As I have stated above, brainpy.math.random functions are using the default RandomState. A RandomState is an instance of brainpy Variable, denoting that it has values to change after calling any its built-in random function. What’s changing is the key of a RandomState. For instance,

bm.random.rand(1)
print('Now, the DEFAULT is', bm.random.DEFAULT)
Now, the DEFAULT is RandomState(key=([ 873106783, 4065854088], dtype=uint32))
bm.random.rand(1)
print('Now, the DEFAULT is', bm.random.DEFAULT)
Now, the DEFAULT is RandomState(key=([3526960574,  230845945], dtype=uint32))

Therefore, if you do not specify this DEFAULT RandomState you are using, repeatedly calling random functions in brainpy.math.random module will not get what you want, because its key cannot be updated.
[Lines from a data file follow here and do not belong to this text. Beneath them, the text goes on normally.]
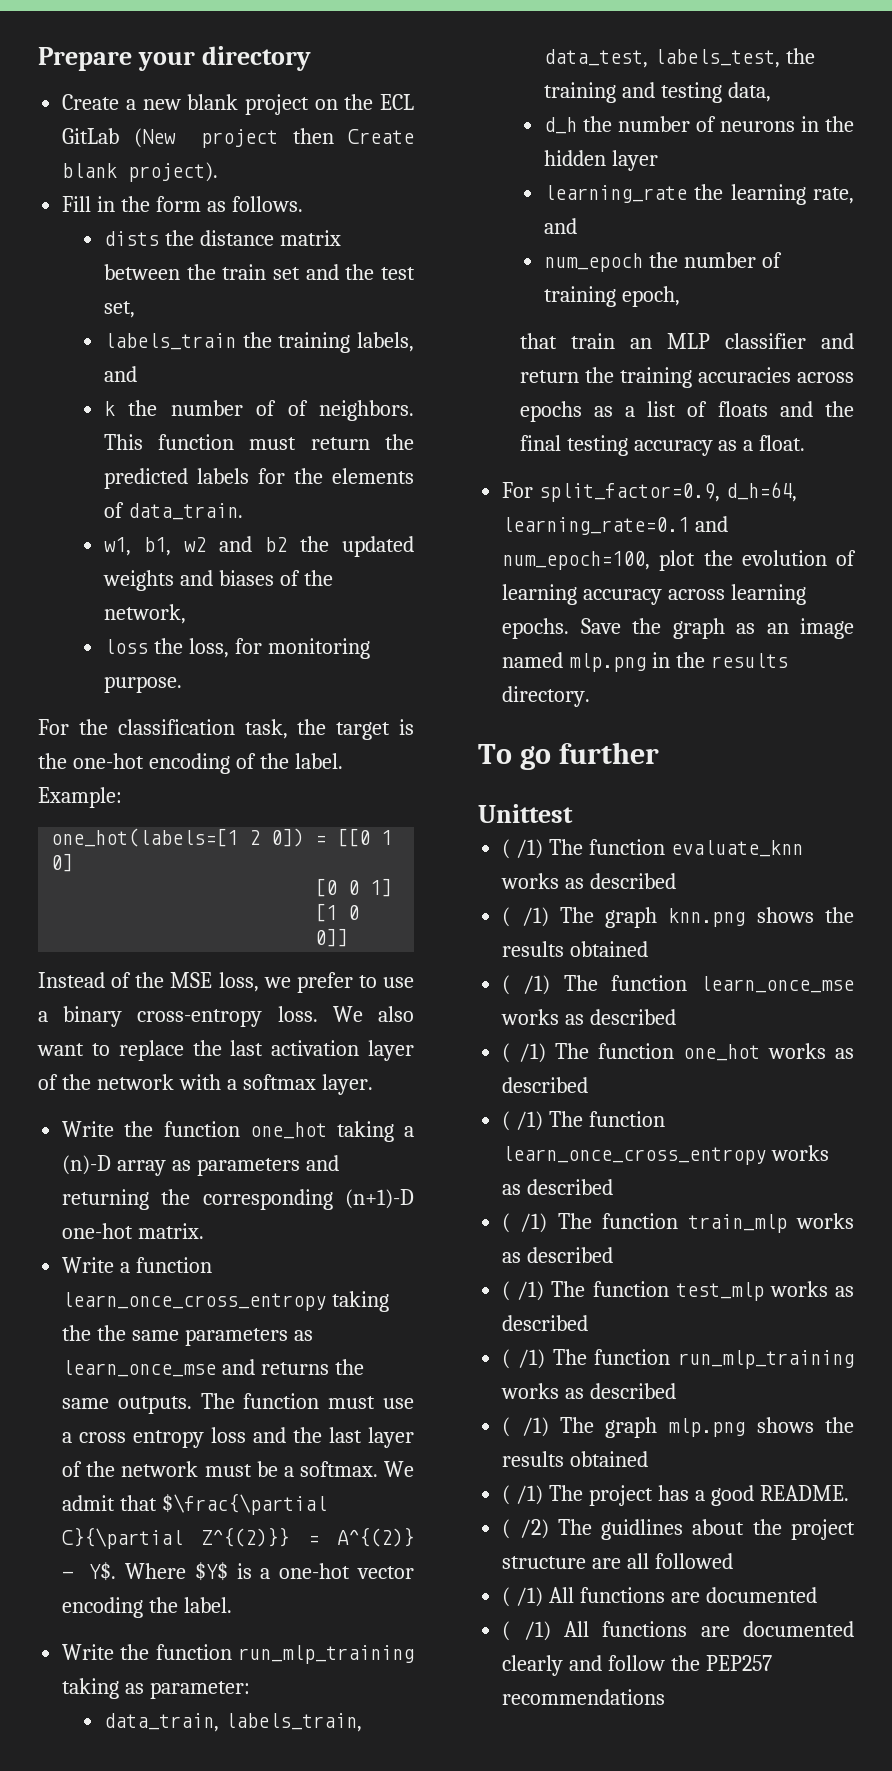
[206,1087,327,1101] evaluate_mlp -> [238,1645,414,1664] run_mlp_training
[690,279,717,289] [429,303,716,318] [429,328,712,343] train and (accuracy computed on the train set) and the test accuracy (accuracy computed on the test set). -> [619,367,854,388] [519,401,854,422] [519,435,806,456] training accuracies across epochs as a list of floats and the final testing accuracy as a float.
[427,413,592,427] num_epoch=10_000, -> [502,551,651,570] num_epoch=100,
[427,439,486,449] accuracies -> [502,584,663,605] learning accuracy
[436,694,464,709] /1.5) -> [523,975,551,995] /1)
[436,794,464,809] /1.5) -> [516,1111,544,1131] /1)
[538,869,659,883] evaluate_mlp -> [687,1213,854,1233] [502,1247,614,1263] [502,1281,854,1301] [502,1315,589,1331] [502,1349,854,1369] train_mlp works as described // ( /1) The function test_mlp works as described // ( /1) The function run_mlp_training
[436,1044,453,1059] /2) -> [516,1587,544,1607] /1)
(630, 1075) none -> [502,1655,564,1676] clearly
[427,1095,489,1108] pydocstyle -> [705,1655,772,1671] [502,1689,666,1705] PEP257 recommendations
For instance,

@bm.jit
def get_data():
    return bm.random.random(2)
get_data()
Array([0.80141556, 0.19009137], dtype=float32)
get_data()
Array([0.80141556, 0.19009137], dtype=float32)

A correct way is explicitly declaring you are using this DEFAULT variable in the JIT transformation.

bm.random.seed()
from functools import partial

@partial(bm.jit, dyn_vars=(bm.random.DEFAULT, ))
def get_data_v2():
    return bm.random.random(2)
get_data_v2()
Array([0.38541543, 0.5843446 ], dtype=float32)
get_data_v2()
Array([0.85543776, 0.36957836], dtype=float32)

Or, declare the function as a BrainPyObject, then use jit().

@bm.jit
@bm.to_object(dyn_vars=bm.random.DEFAULT)
def get_data_v3():
    return bm.random.random(2)
get_data_v3()
Array([0.31096482, 0.7970413 ], dtype=float32)
get_data_v3()
Array([0.26830554, 0.15947664], dtype=float32)

Using RandomState for objects to JIT#

Another way I recommend is using instances of RandomState for objects to JIT. For example, you can initialize a RandomState in the __init__() function, then using the initialized RandomState anywhere.

class MyOb(bp.BrainPyObject):
    def __init__(self):
        super().__init__()
        self.rng = bm.random.RandomState(123)

    def __call__(self):
        size = (50, 100)
        u = self.rng.random(size)
        v = self.rng.uniform(size=size)
        z = bm.sqrt(-2 * bm.log(u)) * bm.cos(2 * bm.pi * v)
        return z
ob = bm.jit(MyOb())
ob()
Array([[ 1.3595979 , -1.3462192 ,  0.7149456 , ...,  1.4283268 ,
        -1.1362855 , -0.18378317],
       [-0.26401126, -1.6798397 , -0.8422355 , ...,  1.0795223 ,
         0.41247413, -0.955116  ],
       [ 0.6234829 , -0.44811824, -0.03835859, ..., -2.5203867 ,
        -0.02713326,  1.6490041 ],
       ...,
       [-0.9861029 ,  0.36676335, -0.31499916, ...,  1.526808  ,
        -0.7946268 , -0.86713606],
       [-1.7008592 , -0.05957834, -0.5677447 , ..., -0.04765594,
         0.574145  , -0.11830498],
       [-0.22663854, -1.8517947 , -1.3546717 , ...,  1.2332705 ,
        -0.79247886, -1.9352005 ]], dtype=float32)

Note that any Variable instance which can be directly accessed by self. is able to be automatically found by brainpy’s JIT transformation functions. Therefore, in this case, we do not need to pass the rng into the dyn_vars in bm.jit() function.